Opening up conversations about their bodies, young girls are given the opportunity to remove the awkwardness many of them feel around the topic.

It also empowers them to learn and say words such as 'period', 'tampon' and 'ovaries'.

Players can play the game as a tampon, a menstrual cup or tiny underwear. Game play starts when one player turns one of the two ovaries in the centre to release a marble from the vagina.

A red marble indicates you've got your period and you're good to go. A clear one indicates you're not quite there yet, so need to wait your turn.

When play commences, players manouevre their way around the board, encountering all phases of the menstrual cycle.

These are depicted through protection cards, preparation cards and 'go to the nurse's office' spots.

Protection cards are played when landing on a period space and incorporate a tampon, a sanitary pad, a menstrual cup or a super tampon cup.


Preparation cards are played when landing on a PMS space and incorporate messages such as 'Take a hot bath', 'Get a good night's sleep', and 'Keep calm and carry on'.

"We hope that girls and boys get a fun learning environment where they are comfortable asking questions," Gilsanz told the Huffington Post

"The way the game is set up, it's very easy to ask a question about the game where the answer relates back to your body, so you are learning two things at once: how to play and what is happening in the body. Also, we hope it helps with confidence and girl pride!"

Whilst the game is still only a prototype, the designers hope to gain interest from partners to be able to make it a reality.

Their hope is to have it in schools and homes across America soon.

But is it really going to take off?

I asked co-founder and educator at Sex Education Australia, Jenny Ackland, what she thought about it.

"It's difficult to comment on the game without seeing it properly but, from what I can tell online, it wouldn't be something we as an organisation would use in classrooms, nor would I have used it at home with my two daughters," she says.

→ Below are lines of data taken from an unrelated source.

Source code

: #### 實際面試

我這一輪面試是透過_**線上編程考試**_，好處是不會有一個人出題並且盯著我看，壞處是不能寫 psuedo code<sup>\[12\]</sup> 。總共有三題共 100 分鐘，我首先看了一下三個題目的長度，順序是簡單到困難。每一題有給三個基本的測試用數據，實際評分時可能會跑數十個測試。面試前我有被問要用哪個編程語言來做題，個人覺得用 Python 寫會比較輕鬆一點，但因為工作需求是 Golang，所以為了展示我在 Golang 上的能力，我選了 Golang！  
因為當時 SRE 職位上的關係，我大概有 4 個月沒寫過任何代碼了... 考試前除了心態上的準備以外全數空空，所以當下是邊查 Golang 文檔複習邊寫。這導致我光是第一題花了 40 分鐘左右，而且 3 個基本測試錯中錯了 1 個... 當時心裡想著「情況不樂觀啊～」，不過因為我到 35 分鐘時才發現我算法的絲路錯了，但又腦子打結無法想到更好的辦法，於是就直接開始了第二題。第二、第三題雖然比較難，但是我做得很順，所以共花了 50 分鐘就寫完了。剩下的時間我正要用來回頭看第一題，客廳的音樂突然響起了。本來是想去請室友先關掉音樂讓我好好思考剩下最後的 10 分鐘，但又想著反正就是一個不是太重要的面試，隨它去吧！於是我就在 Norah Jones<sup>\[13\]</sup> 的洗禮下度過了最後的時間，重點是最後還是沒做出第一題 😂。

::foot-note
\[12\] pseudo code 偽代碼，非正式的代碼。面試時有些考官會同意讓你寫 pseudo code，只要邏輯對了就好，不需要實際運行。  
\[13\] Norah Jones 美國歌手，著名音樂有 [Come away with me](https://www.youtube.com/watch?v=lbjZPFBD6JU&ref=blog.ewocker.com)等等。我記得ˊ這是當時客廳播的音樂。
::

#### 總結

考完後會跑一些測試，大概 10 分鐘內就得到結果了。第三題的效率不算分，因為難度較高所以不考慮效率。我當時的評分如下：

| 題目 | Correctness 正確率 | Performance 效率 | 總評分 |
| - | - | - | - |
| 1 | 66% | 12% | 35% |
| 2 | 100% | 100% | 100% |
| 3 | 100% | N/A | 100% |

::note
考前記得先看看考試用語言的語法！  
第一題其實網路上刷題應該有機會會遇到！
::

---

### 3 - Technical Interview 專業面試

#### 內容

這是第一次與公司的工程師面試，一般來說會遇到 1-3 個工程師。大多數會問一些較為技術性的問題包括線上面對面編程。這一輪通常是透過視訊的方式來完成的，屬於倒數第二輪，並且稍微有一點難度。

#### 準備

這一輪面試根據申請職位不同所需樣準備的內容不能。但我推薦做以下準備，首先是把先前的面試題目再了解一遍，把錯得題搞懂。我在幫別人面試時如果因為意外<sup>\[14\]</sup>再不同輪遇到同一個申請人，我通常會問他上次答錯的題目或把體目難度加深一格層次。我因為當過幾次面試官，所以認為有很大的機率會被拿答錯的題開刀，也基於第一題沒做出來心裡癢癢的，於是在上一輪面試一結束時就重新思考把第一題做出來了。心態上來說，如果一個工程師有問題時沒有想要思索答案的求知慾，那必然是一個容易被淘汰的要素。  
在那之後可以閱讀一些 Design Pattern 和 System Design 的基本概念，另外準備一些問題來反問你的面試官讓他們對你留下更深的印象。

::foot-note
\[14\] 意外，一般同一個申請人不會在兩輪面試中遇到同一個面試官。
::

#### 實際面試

"I don't think it's the best method of education, and I think that secondary students would probably have a laugh rather than take in the information."

Ackland notes that, whilst girls need to learn about menstruation, it's only one aspect of a vast range of topics that should be covered in preparation for puberty for both boys and girls.  

Such topics include reproduction, anatomy, respect in friendships, technology use and awareness and who a child can go to if they need help or more info.

"We know it's important for both girls and boys to receive accurate information about puberty changes earlier than they might need so they're prepared," says Ackland. 

"They not only need to know about the physical changes of puberty, but also the social and emotional changes as well."

Whilst the average age for a girl to menstruate is 12, Ackland says that there are girls starting younger and so it's important that parents have the conversation with their daughters sooner rather than later.

Whether the game becomes a hit or not is yet to be seen, but as far as educational tools and tips go, Ackland has a few of her own to recommend to parents.

Ackland offers the following tips:

  • Read some books on puberty to get the right language to use.
  • Explain why girls and women have periods and how it relates to human reproduction as a whole.
  • Don't put it off, and don't wait until they ask. Don't think that because they aren't asking they 'aren't ready'.